As a second sharing, I mean to refer here to writing that I've come across, and alert my readers to other books and authors that I've enjoyed. A number of bloggers already do this; I'm glad to join those ranks. I'll be writing across time, because I so frequently return to the books that I read many years ago and find fresh rewards there.

I also want to highlight new gifts from established authors; currently I have the thrill of reading Joyce Carol Oates. Her new novel, "The Gravedigger's Daughter," has, I understand, some family background to it. The writing, as ever, is as strong as gunmetal (I simply can't have read every novel and short story of her immense output - but I have read a great deal of it). Her characters are immediate and lasting; they remind me of the people in Italian mediaeval paintings - meaning that you expect to see them or their recognisable descendants on the streets of the towns she writes about. I have heard that, in Princeton, she is a beloved teacher. Not surprising; over and above her considerable writerly gifts there is a generosity in the work, a kindness, that takes the breath away; like all great writers she loves the humanity she discusses. A just world would give her the next Nobel Literature Prize.

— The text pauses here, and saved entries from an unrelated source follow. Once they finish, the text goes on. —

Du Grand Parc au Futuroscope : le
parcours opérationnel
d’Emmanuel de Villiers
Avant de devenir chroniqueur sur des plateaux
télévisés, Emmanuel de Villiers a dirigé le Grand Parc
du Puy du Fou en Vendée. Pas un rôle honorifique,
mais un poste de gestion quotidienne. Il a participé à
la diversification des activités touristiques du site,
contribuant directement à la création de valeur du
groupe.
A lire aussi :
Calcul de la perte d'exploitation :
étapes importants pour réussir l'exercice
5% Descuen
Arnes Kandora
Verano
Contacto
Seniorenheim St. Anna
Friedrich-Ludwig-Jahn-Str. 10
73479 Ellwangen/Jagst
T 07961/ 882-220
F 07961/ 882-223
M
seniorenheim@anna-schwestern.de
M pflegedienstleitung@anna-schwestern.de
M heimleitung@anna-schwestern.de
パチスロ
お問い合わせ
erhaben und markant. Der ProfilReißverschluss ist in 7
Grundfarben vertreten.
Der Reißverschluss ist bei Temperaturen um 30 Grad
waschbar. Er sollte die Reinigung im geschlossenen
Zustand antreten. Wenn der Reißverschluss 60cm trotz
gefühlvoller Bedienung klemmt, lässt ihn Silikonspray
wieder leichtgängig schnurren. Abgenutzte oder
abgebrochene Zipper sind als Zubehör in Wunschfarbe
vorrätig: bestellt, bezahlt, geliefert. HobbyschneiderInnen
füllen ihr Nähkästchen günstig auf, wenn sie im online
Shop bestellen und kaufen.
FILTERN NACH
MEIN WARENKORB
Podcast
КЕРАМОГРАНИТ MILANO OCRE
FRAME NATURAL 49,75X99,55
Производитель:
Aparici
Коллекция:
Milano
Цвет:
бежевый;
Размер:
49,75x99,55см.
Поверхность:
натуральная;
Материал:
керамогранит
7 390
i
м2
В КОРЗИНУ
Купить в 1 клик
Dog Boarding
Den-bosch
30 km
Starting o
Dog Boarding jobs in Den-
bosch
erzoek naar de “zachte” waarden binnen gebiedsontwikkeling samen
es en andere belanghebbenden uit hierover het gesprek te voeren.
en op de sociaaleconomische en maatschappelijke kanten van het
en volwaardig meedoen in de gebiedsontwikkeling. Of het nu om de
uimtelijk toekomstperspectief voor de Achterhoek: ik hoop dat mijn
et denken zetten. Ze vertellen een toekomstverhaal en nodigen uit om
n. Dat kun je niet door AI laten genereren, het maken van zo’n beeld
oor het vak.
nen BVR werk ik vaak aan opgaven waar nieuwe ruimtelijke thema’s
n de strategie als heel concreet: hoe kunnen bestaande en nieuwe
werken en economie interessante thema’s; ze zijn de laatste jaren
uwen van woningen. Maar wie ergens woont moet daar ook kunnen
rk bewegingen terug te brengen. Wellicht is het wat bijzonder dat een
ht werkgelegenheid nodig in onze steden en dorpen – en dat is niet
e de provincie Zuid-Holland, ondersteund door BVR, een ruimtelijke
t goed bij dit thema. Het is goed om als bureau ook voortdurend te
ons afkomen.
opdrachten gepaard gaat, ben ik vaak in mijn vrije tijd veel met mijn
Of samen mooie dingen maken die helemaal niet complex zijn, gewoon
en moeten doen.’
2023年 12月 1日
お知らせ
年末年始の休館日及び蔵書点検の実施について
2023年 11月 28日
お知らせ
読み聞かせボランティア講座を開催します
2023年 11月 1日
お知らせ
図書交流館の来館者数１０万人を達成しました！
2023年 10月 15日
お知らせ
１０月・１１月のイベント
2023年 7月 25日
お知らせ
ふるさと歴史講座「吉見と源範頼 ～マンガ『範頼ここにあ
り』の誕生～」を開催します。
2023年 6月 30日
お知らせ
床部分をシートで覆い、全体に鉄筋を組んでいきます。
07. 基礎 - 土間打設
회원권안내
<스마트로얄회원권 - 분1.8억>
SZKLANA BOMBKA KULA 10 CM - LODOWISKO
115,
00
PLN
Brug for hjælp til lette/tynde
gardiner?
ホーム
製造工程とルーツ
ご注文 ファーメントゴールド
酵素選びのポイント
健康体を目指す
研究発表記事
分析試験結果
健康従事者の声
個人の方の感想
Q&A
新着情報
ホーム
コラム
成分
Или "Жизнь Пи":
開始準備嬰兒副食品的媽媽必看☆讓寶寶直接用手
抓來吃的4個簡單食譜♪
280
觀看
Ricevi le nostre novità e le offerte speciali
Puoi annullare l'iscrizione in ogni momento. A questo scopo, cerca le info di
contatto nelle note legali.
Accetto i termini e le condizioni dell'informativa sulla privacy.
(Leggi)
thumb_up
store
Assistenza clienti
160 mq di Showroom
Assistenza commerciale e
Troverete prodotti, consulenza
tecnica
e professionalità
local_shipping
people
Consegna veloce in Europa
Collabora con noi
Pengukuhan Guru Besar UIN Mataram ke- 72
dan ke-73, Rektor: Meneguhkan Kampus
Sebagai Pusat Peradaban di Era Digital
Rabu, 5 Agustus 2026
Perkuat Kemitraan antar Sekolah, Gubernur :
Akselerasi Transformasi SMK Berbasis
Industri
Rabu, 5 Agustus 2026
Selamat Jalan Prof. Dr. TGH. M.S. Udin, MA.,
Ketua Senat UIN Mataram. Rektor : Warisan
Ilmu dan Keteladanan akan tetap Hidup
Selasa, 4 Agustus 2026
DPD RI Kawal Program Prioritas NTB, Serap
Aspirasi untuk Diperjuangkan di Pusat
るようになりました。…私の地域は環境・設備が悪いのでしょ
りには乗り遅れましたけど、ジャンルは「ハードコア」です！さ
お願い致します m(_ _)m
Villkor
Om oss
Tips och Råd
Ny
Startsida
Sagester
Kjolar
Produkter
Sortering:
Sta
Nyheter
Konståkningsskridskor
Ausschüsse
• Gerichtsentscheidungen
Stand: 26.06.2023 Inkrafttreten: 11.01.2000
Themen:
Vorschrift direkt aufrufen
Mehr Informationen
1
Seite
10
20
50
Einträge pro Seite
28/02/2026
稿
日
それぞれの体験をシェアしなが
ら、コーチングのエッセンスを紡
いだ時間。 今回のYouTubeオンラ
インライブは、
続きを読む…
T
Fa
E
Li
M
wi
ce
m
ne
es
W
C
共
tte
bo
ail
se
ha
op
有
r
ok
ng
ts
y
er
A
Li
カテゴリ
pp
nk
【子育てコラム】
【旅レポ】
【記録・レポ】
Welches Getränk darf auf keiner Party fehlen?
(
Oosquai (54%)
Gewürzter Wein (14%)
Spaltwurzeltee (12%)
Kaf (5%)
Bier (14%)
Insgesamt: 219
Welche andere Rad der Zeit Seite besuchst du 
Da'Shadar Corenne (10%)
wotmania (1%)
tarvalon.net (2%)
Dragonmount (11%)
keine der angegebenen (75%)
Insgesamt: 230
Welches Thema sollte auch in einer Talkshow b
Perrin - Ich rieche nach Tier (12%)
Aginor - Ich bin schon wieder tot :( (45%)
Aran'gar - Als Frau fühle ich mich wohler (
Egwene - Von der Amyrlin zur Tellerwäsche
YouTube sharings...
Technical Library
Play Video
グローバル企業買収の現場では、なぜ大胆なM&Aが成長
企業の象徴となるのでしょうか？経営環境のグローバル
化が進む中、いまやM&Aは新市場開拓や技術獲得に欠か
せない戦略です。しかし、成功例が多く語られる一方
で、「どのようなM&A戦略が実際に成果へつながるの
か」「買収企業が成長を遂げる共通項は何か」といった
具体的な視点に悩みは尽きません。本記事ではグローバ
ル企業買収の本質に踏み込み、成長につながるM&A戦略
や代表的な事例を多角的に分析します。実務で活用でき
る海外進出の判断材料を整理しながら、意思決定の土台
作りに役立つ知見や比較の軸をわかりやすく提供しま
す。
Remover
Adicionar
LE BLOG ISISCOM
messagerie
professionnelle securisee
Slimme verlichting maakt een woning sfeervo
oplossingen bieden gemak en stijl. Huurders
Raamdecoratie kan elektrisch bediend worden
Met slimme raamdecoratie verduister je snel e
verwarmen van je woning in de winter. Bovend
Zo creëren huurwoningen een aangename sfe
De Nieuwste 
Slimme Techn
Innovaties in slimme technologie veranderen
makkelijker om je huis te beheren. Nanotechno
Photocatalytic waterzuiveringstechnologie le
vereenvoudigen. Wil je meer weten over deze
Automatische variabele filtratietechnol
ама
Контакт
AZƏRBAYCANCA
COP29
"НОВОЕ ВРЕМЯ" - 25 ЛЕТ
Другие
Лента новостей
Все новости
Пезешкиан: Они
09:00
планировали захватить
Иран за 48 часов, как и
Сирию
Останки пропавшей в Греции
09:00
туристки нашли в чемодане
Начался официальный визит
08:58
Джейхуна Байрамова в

Thirdly, I want to exercise my delight in words. In West Cork, Fish Publishing runs a Literary Festival every year, with Irish writers and others. It's as tight and sweet as a nut, and their courtesy makes it a pleasure to appear there. En route in July, I drove through Bandon and recalled a conversation I had with a woman in Minneapolis a few years back, who said that her Irish grandmother referred to her as "a little dote" and she wanted to know if I knew the word. My next novel, "Tipperary" (to be published early November) has some real-life characters in its pages - among them Lady Bandon, known as "Doty" to her friends. Could it be that she had been "Dotty" from "Dorothy"? Or was "Doty" a childhood pet name, common in Ireland in my childhood?

Dr. Terry Dolan of University College, Dublin, in his (essential to me) Dictionary of Hiberno-English, gives "dote" as "a term of endearment, especially for a child," and "an appetising infant or young child." Professor Dolan also cites some Old Dutch and Middle English root, meaning "silly" or "deranged." I think I'll walk quickly past that - although Lady Bandon was by all accounts sweetly eccentric.

Well, there it is; a silence broken is a weight off the mind. I mean to have this Notebook appear on the first of every month. And I mean to try and keep it close to a thousand words per entry. Perhaps those two disciplines will also help me watch out for any strutting.